Extrait du document
━━━━━━━━━━━━━━━━━━━━━━━━━━━━━━
Elle est la seule ville asiatique ornée d’un monument commémorant
Alexandre Pouchkine, le poète national des Russes. Alexander Vertinsky,
une sorte de culte du milieu artistique russe, y possédait un club
dans les années 1930 et 1940. Et le saviez-vous, c’est à Shanghai
que l’on a joué les premières musiques du jazz soviétique? Le célèbre
orchestre d’Oleg Lundstrem y a fait ses débuts.
Des milliers de Russes, fuyant la révolution de 1917, se sont exilés
à Shanghai, et dans les années 1930, plus de 20 000 d’entre
eux y vivaient. Ils publiaient des journaux tels Shanghaiskaya
Zarya, Rubezh, et Slovo, édifiaient des cathédrales
et des églises, et ils ont même ouvert une école de ballet et un
théâtre. En 1947, le quartier russe a disparu et ses habitants sont
retournés en Union Soviétique ou se sont déplacés vers les Philippines,
les États-Unis et d’autres pays.
━━━━━━━━━━━━━━━━━━━━━━━━━━━━━━
Consigne
Recopiez, s'il vous plaît, le passage de l'extrait sur les Russes de Shanghai qui s'ouvre sur les mots contenant « Des milliers de » et se termine par « et d’autres pays. ».

Relevé
━━━━━━━━━━━━━━━━━━━━━━━━━━━━━━
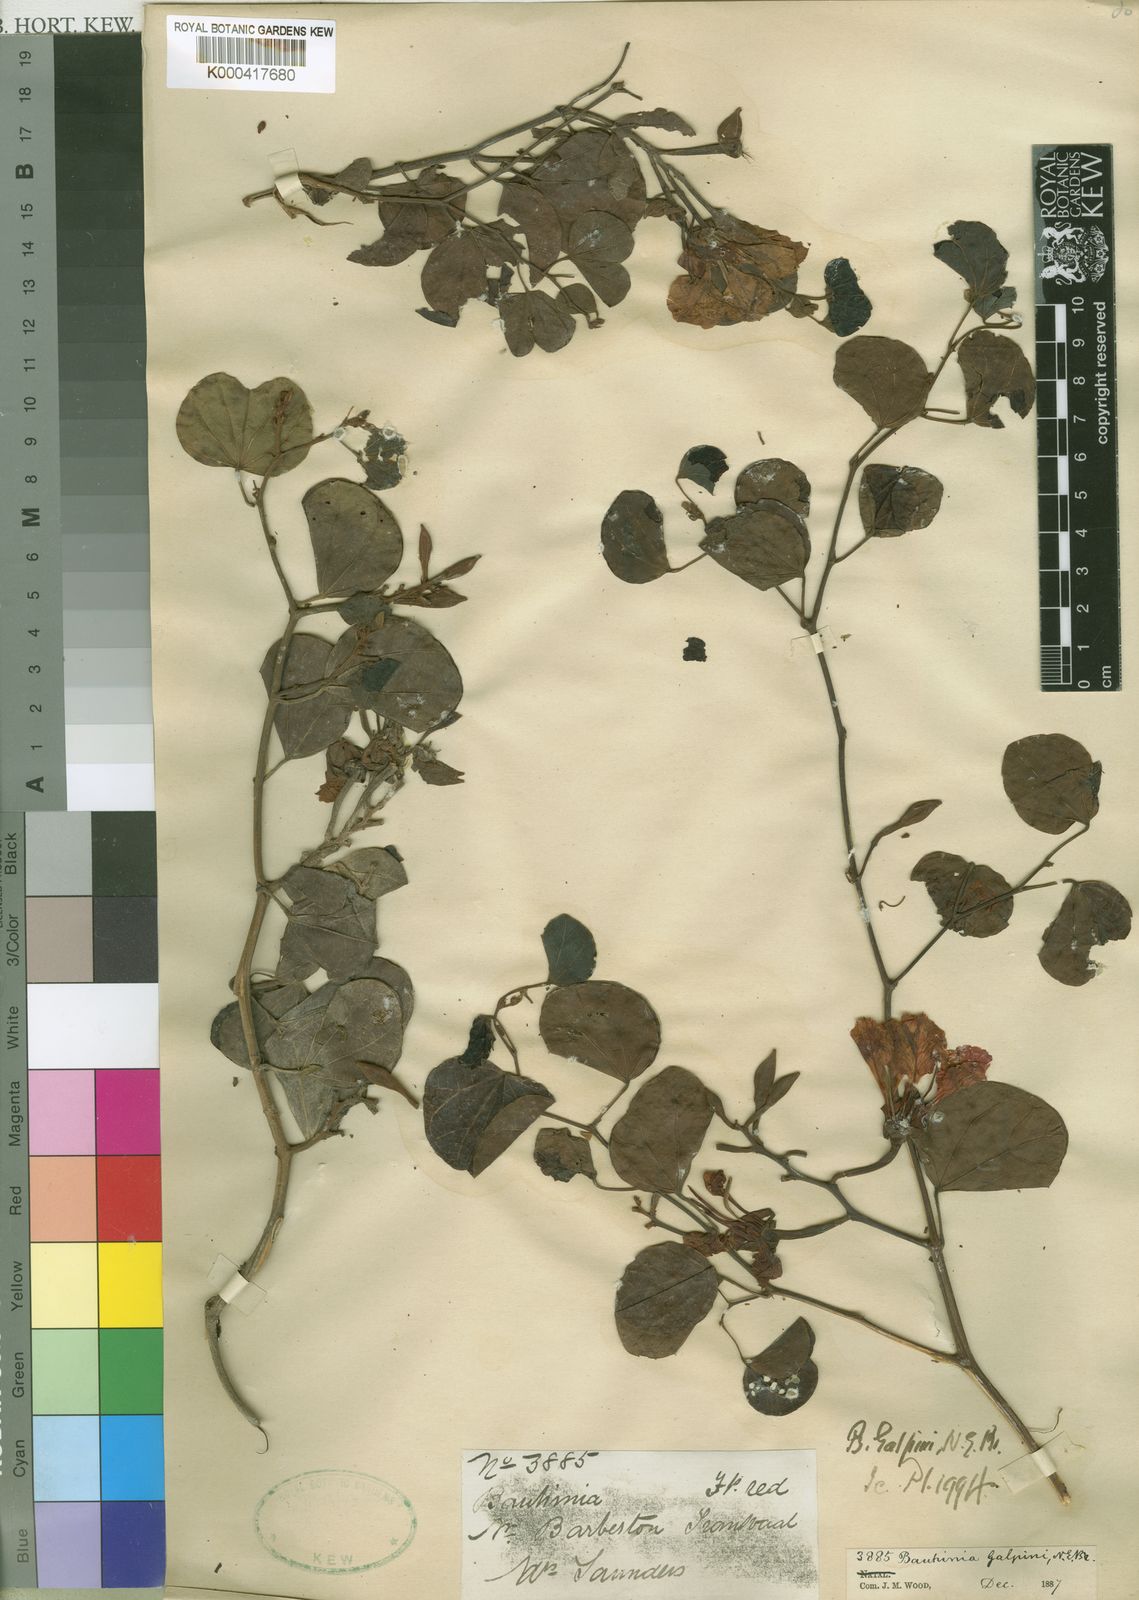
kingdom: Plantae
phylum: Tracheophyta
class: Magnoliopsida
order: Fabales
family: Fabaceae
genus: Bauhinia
━━━━━━━━━━━━━━━━━━━━━━━━━━━━━━
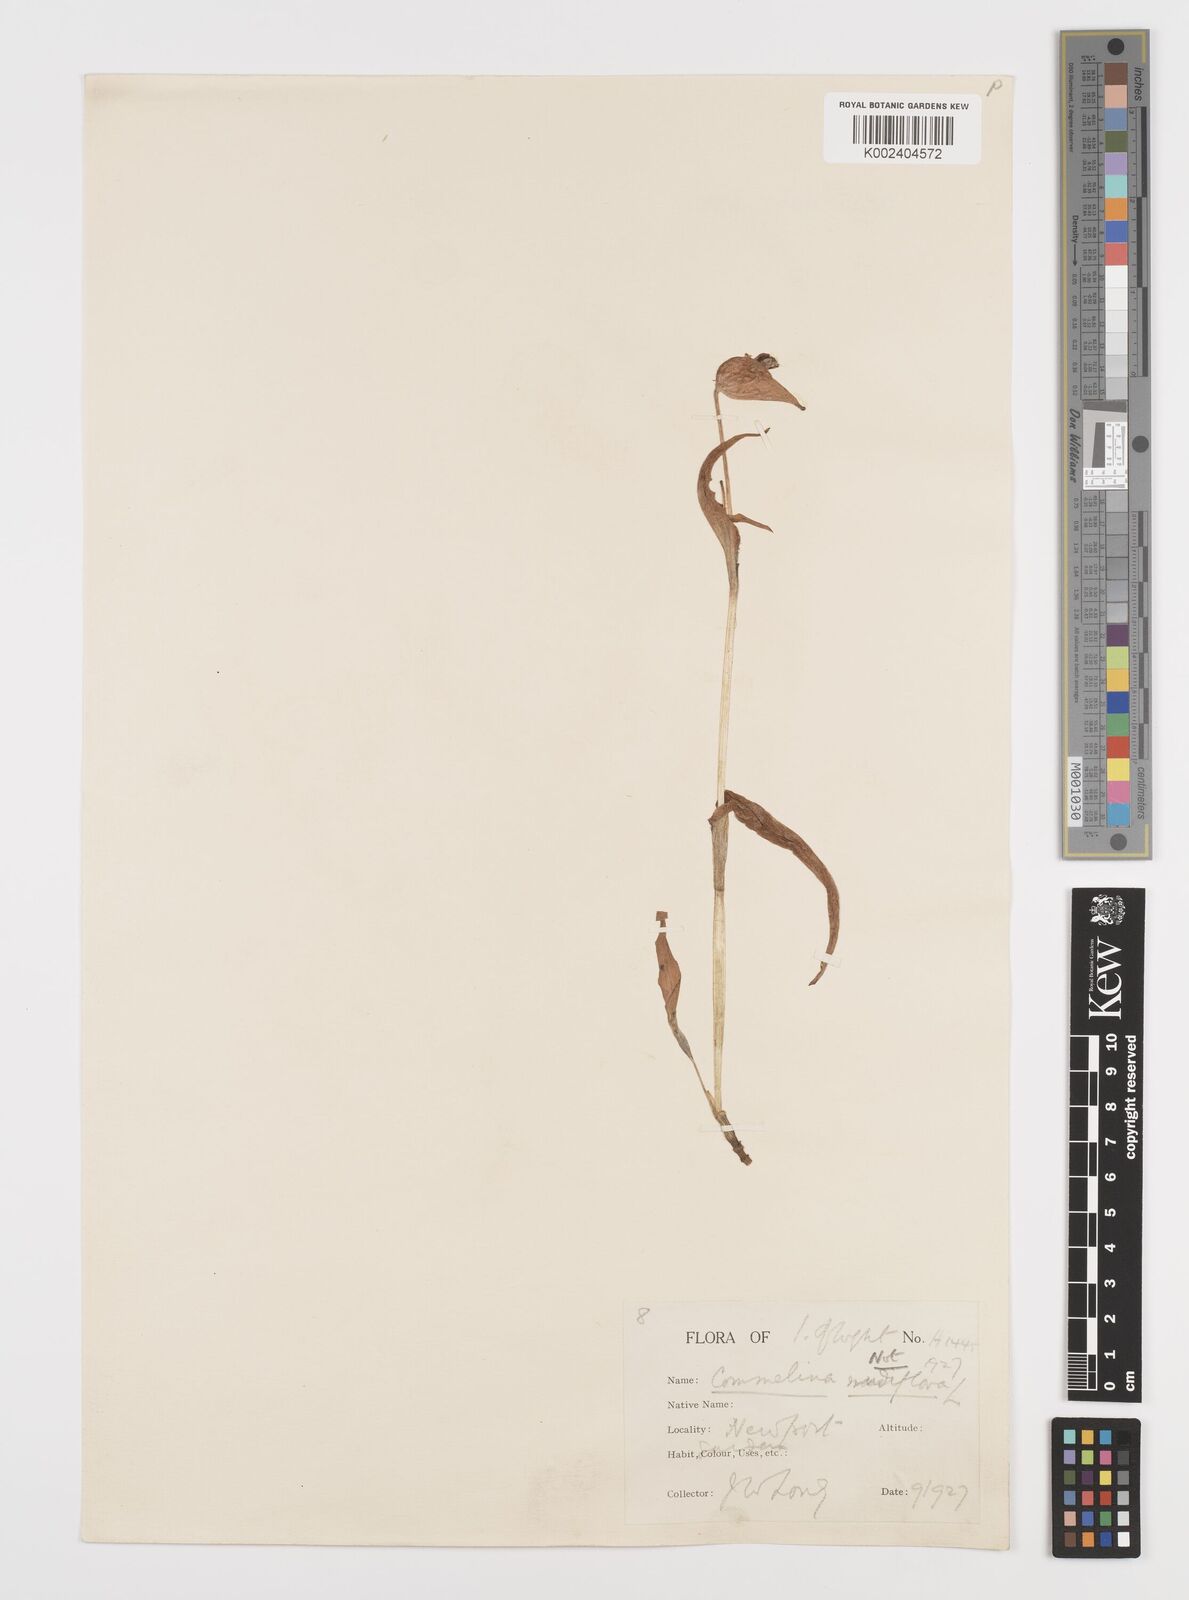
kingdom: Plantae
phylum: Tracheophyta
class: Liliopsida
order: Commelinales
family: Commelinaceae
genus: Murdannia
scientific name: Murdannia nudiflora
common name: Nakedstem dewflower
━━━━━━━━━━━━━━━━━━━━━━━━━━━━━━
Réponse finale
Des milliers de Russes, fuyant la révolution de 1917, se sont exilés
à Shanghai, et dans les années 1930, plus de 20 000 d’entre
eux y vivaient. Ils publiaient des journaux tels Shanghaiskaya
Zarya, Rubezh, et Slovo, édifiaient des cathédrales
et des églises, et ils ont même ouvert une école de ballet et un
théâtre. En 1947, le quartier russe a disparu et ses habitants sont
retournés en Union Soviétique ou se sont déplacés vers les Philippines,
les États-Unis et d’autres pays.